▶ [Work to be completed] Would you please transcribe, exactly as written, the lines of the entries below starting at the one that holds "wall art: none [362,109,427,160]" and ending at the one that holds "bottle: present [221,125,251,177]", both included?

▶ [Available records]

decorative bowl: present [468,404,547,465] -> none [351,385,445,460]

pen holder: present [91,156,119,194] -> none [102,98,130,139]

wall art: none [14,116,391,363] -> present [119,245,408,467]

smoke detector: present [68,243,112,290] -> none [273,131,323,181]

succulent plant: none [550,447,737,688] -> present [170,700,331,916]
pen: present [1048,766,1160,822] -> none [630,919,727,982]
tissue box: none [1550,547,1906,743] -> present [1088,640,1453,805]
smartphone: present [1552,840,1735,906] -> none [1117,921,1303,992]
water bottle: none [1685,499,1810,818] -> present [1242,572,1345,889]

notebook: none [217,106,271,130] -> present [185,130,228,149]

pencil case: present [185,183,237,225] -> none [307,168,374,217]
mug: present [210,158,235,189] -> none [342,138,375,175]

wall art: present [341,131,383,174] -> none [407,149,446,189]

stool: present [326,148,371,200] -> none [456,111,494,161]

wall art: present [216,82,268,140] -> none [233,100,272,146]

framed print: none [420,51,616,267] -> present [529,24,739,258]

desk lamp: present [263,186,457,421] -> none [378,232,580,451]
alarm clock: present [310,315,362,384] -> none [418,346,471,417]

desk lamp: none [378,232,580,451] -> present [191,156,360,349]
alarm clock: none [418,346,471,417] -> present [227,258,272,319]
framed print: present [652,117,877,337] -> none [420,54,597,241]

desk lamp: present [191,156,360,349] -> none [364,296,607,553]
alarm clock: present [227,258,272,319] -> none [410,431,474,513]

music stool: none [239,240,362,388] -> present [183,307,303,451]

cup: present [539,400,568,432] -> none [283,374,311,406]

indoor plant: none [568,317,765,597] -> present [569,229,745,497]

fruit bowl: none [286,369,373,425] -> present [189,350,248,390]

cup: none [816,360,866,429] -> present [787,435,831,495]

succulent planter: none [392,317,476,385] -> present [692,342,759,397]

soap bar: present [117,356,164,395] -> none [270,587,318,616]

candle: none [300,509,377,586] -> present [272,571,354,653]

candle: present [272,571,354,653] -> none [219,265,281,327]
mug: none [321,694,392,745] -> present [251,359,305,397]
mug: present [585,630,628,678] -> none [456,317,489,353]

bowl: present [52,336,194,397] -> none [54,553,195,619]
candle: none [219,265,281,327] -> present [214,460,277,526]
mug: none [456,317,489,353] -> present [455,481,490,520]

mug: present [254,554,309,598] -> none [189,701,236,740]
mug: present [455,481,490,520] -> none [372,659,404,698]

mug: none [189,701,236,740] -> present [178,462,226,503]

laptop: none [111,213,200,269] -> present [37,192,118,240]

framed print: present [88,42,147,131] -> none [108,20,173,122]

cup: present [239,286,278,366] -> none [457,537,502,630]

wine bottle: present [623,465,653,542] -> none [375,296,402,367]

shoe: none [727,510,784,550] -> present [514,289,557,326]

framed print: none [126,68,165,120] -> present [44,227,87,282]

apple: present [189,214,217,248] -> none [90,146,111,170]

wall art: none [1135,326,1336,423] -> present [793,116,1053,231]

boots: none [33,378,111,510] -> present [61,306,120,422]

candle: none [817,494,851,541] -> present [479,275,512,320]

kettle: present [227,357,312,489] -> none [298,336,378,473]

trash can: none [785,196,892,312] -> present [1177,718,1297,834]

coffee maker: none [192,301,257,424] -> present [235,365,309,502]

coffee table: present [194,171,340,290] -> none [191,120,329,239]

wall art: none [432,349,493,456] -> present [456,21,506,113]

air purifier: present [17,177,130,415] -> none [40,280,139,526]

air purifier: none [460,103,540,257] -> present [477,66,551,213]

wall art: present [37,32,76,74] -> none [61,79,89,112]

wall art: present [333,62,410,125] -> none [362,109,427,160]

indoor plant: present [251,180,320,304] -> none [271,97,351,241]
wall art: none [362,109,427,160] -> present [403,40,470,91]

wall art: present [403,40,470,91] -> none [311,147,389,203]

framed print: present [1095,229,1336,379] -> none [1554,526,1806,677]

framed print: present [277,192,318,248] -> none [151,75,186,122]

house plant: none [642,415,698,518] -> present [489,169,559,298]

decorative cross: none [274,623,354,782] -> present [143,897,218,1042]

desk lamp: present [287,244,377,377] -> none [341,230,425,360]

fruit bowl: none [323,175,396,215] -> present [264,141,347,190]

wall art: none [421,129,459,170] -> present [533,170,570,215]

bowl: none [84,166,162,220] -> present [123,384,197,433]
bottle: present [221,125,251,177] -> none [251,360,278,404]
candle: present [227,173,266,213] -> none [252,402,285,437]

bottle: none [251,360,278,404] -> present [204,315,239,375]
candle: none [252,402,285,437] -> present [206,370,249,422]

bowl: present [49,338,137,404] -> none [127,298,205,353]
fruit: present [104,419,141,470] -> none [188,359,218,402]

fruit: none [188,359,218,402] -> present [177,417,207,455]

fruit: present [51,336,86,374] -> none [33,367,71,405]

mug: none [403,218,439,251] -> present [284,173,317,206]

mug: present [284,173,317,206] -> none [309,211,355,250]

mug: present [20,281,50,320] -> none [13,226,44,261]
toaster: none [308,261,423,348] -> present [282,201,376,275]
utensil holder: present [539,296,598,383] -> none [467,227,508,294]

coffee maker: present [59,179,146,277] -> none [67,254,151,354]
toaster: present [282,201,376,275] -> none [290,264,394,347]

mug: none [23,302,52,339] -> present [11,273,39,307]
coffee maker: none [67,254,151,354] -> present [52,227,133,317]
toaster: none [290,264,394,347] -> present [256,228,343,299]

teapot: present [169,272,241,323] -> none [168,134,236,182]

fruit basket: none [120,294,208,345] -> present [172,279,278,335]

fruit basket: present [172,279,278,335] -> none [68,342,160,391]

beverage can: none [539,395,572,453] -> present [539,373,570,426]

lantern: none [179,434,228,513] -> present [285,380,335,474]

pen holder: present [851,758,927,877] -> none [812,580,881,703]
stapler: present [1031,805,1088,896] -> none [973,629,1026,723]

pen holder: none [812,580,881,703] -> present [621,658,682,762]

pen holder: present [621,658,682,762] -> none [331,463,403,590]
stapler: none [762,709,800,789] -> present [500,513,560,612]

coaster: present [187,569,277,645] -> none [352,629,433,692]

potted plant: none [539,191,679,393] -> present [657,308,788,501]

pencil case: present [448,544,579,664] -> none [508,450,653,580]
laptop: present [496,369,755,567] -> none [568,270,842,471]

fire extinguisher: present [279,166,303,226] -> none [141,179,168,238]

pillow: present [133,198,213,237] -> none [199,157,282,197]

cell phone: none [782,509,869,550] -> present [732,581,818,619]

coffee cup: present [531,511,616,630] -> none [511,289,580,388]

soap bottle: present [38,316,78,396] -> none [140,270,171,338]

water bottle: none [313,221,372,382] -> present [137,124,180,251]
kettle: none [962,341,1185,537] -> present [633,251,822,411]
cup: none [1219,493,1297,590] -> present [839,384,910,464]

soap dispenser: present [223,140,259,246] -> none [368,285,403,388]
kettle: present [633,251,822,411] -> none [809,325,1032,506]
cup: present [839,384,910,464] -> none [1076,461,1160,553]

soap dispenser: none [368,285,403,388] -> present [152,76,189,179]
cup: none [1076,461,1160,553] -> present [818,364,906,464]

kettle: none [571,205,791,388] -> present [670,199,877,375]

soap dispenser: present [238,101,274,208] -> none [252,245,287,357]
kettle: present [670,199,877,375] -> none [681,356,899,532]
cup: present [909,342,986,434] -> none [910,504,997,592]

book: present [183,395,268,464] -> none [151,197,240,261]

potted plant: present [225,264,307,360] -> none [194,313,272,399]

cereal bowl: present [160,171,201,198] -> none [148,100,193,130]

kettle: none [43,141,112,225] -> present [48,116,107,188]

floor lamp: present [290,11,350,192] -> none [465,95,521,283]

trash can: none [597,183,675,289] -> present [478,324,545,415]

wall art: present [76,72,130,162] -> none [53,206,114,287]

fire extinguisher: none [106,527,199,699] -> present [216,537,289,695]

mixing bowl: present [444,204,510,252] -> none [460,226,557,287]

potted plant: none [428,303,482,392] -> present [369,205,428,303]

▶ [Worked solution]
wall art: none [362,109,427,160] -> present [403,40,470,91]

wall art: present [403,40,470,91] -> none [311,147,389,203]

framed print: present [1095,229,1336,379] -> none [1554,526,1806,677]

framed print: present [277,192,318,248] -> none [151,75,186,122]

house plant: none [642,415,698,518] -> present [489,169,559,298]

decorative cross: none [274,623,354,782] -> present [143,897,218,1042]

desk lamp: present [287,244,377,377] -> none [341,230,425,360]

fruit bowl: none [323,175,396,215] -> present [264,141,347,190]

wall art: none [421,129,459,170] -> present [533,170,570,215]

bowl: none [84,166,162,220] -> present [123,384,197,433]
bottle: present [221,125,251,177] -> none [251,360,278,404]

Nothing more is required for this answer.